Start of Block

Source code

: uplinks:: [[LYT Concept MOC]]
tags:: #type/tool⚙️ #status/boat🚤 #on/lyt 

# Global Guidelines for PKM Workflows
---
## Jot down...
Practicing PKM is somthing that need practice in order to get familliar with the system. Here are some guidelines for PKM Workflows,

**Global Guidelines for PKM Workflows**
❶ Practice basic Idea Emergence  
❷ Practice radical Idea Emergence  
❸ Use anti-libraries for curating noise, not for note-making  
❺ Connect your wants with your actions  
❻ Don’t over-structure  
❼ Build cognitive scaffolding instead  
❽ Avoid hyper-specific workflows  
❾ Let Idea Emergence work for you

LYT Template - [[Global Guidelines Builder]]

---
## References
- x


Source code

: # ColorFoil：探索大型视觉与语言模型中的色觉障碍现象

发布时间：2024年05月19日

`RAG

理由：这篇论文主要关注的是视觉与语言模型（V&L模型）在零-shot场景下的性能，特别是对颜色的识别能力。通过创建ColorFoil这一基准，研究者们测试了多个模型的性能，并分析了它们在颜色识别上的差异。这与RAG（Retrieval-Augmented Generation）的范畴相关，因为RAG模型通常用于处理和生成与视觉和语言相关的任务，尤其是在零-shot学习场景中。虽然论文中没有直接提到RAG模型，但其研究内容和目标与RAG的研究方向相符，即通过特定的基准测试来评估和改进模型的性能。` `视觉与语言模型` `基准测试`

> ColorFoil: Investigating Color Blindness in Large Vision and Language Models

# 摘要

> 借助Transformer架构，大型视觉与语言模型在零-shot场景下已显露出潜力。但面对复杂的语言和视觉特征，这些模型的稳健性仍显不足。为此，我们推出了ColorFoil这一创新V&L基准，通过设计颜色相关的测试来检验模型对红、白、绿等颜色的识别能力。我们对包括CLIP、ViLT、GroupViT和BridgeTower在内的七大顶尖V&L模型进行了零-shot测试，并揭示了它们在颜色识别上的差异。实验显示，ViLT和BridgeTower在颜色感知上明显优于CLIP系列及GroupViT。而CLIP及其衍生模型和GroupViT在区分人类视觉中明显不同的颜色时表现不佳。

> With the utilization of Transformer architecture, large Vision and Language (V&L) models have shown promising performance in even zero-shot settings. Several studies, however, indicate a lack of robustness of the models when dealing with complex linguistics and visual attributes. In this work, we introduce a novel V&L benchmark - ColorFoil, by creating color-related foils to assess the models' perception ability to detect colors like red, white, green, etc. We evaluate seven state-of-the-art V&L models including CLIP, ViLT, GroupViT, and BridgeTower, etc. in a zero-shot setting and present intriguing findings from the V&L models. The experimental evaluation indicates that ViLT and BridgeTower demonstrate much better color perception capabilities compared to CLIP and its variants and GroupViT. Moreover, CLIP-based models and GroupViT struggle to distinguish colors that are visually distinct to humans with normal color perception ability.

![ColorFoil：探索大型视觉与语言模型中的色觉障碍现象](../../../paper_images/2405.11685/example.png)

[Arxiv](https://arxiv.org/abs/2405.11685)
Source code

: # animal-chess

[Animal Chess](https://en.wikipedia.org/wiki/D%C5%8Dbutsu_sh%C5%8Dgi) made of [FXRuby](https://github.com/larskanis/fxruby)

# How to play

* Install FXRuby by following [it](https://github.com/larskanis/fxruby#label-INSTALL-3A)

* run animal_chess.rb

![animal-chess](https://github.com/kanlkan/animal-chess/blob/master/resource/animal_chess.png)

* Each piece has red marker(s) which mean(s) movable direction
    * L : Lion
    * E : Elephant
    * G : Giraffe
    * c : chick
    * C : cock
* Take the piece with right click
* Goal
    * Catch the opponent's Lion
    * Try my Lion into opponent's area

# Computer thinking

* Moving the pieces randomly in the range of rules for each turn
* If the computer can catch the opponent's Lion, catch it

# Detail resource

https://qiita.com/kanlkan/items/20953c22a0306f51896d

End of Block
Start of Block

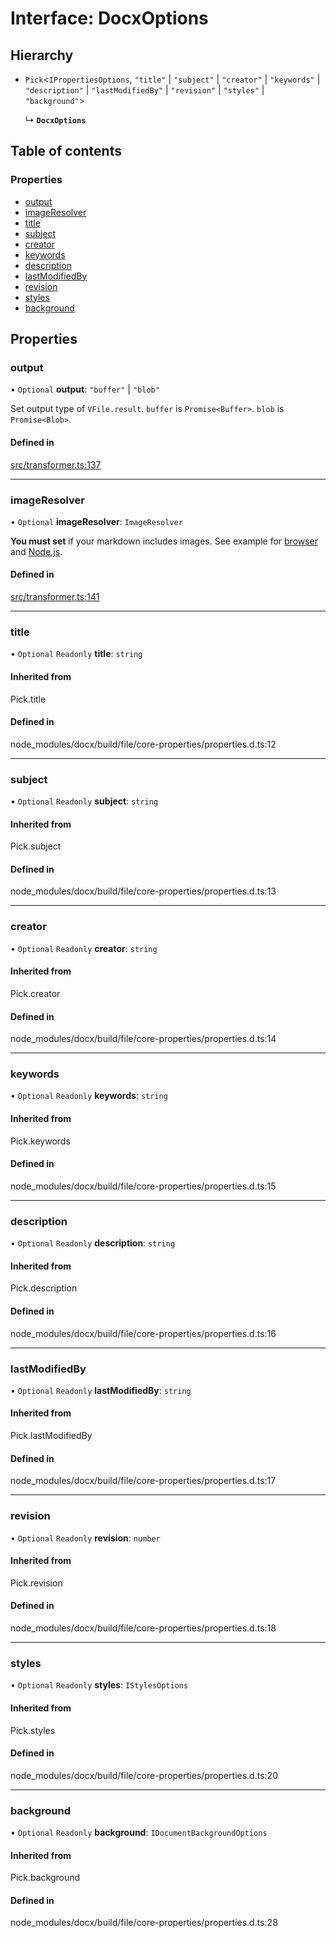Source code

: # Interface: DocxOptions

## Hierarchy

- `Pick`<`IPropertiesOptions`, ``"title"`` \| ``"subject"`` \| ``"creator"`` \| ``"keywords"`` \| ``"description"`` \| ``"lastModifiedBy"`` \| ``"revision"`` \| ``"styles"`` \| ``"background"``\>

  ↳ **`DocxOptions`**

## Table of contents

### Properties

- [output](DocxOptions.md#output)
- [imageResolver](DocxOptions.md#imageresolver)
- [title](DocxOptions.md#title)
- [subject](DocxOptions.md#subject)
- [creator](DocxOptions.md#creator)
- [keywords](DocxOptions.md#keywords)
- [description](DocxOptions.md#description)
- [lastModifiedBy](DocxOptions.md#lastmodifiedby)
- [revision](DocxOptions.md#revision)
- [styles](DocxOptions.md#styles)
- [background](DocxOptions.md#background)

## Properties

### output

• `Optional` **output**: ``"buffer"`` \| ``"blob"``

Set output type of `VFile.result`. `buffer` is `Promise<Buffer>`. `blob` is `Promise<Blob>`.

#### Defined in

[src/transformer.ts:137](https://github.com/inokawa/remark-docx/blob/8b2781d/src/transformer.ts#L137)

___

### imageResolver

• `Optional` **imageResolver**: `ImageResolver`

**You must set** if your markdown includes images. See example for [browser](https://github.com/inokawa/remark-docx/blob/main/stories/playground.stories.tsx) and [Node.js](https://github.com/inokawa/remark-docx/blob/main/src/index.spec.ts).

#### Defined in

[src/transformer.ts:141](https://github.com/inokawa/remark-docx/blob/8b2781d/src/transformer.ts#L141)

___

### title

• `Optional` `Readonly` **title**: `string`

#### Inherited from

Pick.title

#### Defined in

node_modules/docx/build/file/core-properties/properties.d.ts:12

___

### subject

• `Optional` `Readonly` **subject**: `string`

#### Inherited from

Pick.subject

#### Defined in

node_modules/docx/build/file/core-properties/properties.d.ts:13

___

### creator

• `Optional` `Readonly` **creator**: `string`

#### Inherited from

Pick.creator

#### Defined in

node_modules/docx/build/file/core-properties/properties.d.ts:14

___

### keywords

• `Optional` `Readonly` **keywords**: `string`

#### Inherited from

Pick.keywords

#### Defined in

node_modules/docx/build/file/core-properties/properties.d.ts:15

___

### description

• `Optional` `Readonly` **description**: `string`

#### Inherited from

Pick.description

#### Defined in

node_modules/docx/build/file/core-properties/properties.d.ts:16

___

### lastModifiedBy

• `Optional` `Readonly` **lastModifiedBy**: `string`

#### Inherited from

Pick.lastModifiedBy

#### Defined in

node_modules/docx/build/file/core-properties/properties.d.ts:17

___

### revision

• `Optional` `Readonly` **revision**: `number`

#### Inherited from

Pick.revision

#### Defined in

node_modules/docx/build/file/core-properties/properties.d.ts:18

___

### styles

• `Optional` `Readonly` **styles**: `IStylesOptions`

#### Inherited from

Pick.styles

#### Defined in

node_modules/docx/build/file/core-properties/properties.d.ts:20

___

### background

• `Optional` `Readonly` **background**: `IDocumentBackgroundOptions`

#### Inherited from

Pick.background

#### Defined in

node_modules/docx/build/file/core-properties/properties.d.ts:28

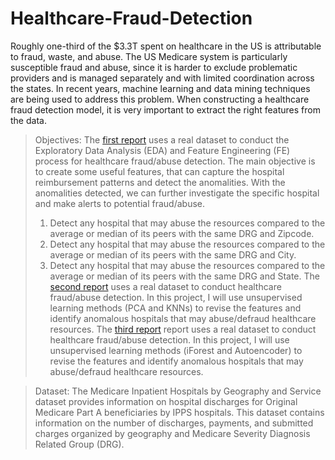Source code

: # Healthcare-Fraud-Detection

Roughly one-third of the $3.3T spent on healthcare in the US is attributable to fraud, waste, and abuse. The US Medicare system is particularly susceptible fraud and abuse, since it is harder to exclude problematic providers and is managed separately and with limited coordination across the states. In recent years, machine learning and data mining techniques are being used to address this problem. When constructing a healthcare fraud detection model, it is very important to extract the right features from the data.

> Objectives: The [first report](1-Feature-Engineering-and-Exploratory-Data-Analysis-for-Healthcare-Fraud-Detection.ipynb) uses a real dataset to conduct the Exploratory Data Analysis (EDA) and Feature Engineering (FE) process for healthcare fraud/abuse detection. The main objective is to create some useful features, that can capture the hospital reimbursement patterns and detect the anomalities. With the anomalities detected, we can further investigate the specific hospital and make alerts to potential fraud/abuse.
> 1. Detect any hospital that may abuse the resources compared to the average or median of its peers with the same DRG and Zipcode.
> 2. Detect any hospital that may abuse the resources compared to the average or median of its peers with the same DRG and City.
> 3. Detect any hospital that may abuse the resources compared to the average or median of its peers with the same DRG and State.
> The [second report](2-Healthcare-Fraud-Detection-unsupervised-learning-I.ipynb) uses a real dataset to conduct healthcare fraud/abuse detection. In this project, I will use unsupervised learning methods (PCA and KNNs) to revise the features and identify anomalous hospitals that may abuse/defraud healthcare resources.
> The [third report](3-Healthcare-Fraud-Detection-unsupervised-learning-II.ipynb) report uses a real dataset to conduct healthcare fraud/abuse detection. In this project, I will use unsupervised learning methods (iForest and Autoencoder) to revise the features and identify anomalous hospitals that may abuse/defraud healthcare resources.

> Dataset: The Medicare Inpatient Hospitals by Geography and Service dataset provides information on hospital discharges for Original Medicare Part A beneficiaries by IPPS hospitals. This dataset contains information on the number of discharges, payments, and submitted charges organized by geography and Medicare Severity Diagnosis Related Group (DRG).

End of Block
Start of Block

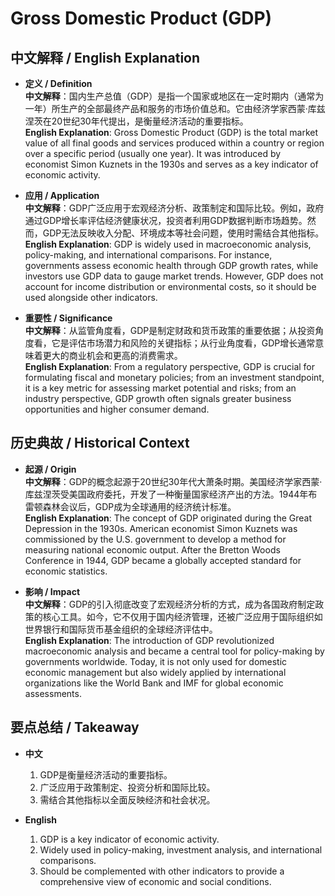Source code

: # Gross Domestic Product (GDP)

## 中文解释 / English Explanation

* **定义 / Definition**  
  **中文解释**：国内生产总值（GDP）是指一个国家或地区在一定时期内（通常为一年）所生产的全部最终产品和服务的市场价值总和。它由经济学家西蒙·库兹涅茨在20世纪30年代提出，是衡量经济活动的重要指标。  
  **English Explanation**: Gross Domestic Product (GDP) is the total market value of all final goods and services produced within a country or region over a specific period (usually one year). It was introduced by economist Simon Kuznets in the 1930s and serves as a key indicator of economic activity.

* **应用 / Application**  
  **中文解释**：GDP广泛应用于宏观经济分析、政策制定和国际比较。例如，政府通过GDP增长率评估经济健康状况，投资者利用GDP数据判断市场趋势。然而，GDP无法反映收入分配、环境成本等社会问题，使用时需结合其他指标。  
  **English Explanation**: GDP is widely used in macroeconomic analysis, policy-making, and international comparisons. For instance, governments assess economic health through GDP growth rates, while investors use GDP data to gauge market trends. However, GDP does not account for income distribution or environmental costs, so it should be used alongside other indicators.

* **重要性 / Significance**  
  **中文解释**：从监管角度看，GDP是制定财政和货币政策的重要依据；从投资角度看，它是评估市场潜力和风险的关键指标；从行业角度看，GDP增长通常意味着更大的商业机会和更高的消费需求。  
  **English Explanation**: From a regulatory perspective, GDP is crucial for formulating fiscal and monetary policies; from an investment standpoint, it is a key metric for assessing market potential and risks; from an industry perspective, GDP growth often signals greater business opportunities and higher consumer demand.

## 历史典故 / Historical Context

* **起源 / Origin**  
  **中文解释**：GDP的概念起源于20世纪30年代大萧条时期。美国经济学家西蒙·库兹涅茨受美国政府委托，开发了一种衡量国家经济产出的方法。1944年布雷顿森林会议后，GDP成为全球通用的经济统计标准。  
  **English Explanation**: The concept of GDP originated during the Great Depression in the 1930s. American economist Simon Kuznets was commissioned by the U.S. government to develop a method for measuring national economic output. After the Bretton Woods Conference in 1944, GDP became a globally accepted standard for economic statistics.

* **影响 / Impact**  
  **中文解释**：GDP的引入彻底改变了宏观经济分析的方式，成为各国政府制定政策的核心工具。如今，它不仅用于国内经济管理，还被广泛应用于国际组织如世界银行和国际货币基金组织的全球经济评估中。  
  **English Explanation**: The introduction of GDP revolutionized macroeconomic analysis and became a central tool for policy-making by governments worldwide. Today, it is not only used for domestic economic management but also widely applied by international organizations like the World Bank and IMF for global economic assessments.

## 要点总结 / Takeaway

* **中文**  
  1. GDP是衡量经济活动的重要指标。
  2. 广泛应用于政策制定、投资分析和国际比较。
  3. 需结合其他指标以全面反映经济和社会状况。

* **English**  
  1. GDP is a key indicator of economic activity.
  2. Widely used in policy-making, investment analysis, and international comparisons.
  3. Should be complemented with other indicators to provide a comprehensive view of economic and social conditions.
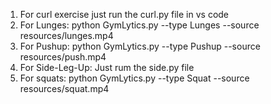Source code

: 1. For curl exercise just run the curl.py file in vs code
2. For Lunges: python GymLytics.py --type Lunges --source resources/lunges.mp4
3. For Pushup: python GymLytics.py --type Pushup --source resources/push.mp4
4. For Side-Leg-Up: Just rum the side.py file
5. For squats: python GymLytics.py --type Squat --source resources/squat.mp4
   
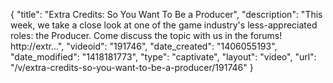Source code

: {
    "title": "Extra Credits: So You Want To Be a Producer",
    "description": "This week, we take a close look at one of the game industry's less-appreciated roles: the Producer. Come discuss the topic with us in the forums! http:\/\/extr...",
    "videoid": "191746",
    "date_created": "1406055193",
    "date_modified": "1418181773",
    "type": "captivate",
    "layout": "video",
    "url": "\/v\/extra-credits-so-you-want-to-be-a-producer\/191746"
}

End of Block

_WORK TASK_
Using the material above, filter for lines holding "policy" and copy each one.

_WRITTEN RESPONSE_
  **English Explanation**: GDP is widely used in macroeconomic analysis, policy-making, and international comparisons. For instance, governments assess economic health through GDP growth rates, while investors use GDP data to gauge market trends. However, GDP does not account for income distribution or environmental costs, so it should be used alongside other indicators.
  **English Explanation**: The introduction of GDP revolutionized macroeconomic analysis and became a central tool for policy-making by governments worldwide. Today, it is not only used for domestic economic management but also widely applied by international organizations like the World Bank and IMF for global economic assessments.
  2. Widely used in policy-making, investment analysis, and international comparisons.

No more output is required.